It's been about 4 weeks now and the Sweet-PDZ has worked great!! I'll be stripping their quarters out today for some fresh shavings... If I could just get all those nanny-berries out when I clean it would last much longer  !!!


----------



## jillianjiggs (May 13, 2003)

We had a plywood floor in our goat shed, and it didn't seem to stink. For them most part, we used straw as bedding and cleaned it out when it needed it. Try opening up the area, and cleaning it really well with soap and water. Let that dry out a bit, and spray it with a mix of 1 part bleach to 3 parts water. Get out of there and let it sit for awhile. If it still smells like pee after a few hours, spray again. If not, let it dry out completely for a couple days. Then you can use a good sealant like Spar Varnish. It's meant for marine use, but I use it on my turtle enclosure and it is WAY better than Thompson's water seal. Once the Spar Varnish is dry, you have a surface that is easy to spray off and disinfect.


----------



## PamelaV (Jun 28, 2002)

We built a new barn last fall, with a wood floor. Before letting the girls move into it, we poured 4 gallons of Chevron Log Oil on the floor and spread it around with an old broom. We then let it sit for two weeks...all of that oil soaked in. Then we covered the floor with shavings (DH works at a sawmill...gets it free)
We clean the barn every two weeks, but shoveling out any saturated spots in between and replacing the bedding. Our barn smells fresh all the time and the floor sheds all of the urine, and the shaving soak it up well.

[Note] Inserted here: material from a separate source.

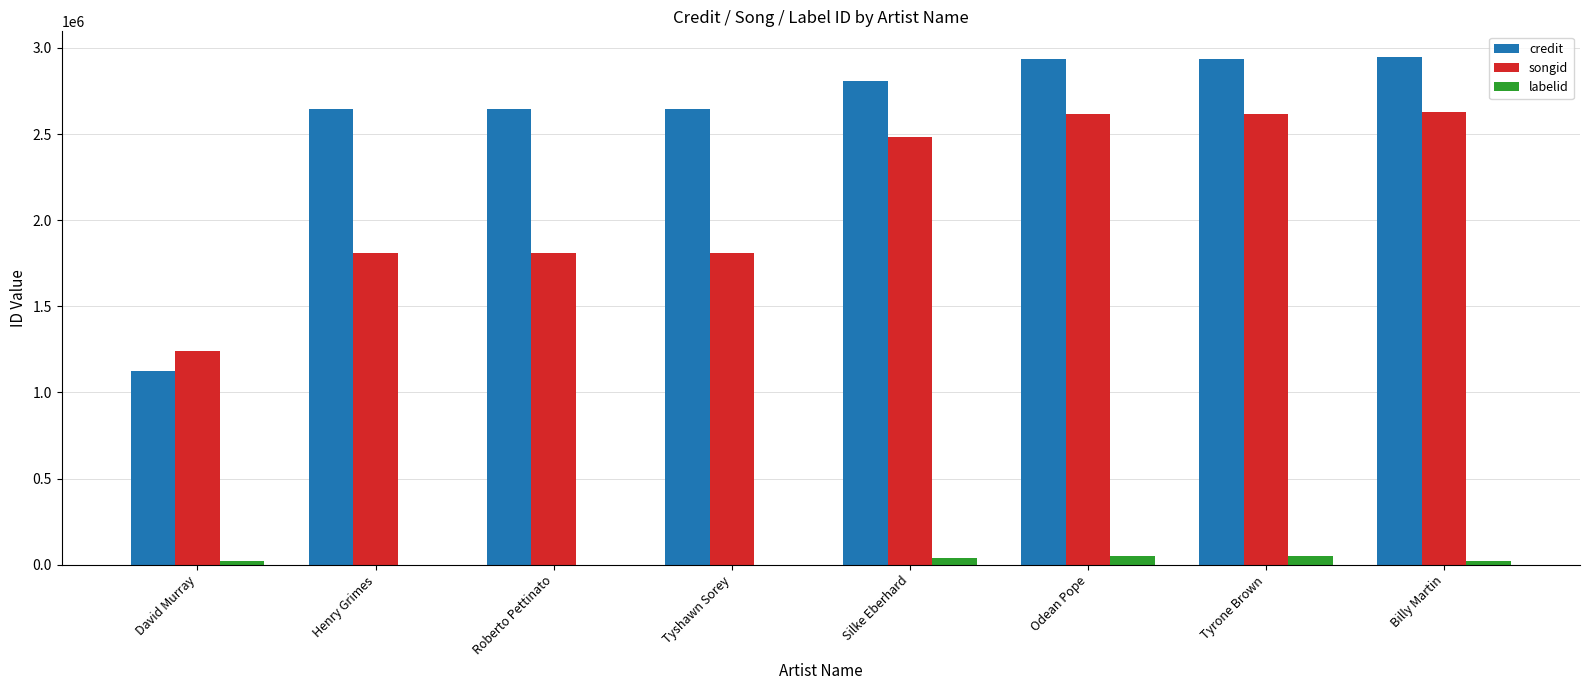

The value of credit at Tyrone Brown is 4698699. True or false?

False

We tried straw as well, but it didn't soak up the urine as well.

I do lime the barn floor before replacing the bedding twice a month.

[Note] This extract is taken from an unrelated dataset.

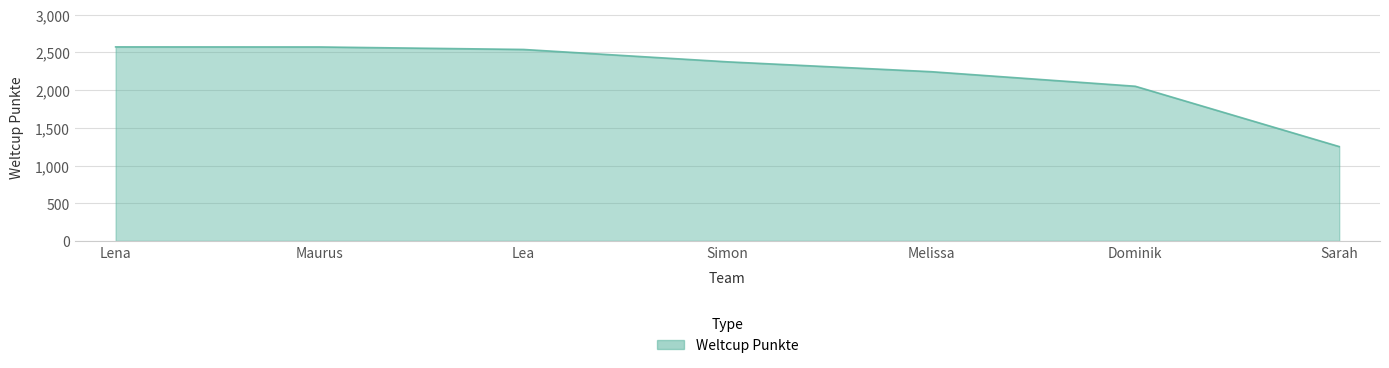

Approximately how many times larger is the value at Dominik compared to Lea?

0.8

All in all, I'm quite happy with how my barn smells 



Here's a link to photos of my new barn if y'all want to take a peek:

http://www.firesidesoapworks.com/farm_happenings.htm


----------



## paul4168 (Nov 11, 2005)

I just built a goat house and I chose to put in a wood floor because I would need a building permit for a pole shed with a dirt floor plus it was simply easier to build and level the goat house with a wood floor (I have a sloping lot). I used pressure treated plywood for the floor, I soaked it in the green wood/fence post preservative, and I covered the floor with fence paint (it rained on the painting step), but I intend to repaint it. If it stays dry, I figure it should be good. Anyone care to comment about my plan? I don't mind a smelly goat house. The shed does look quite attractive.


----------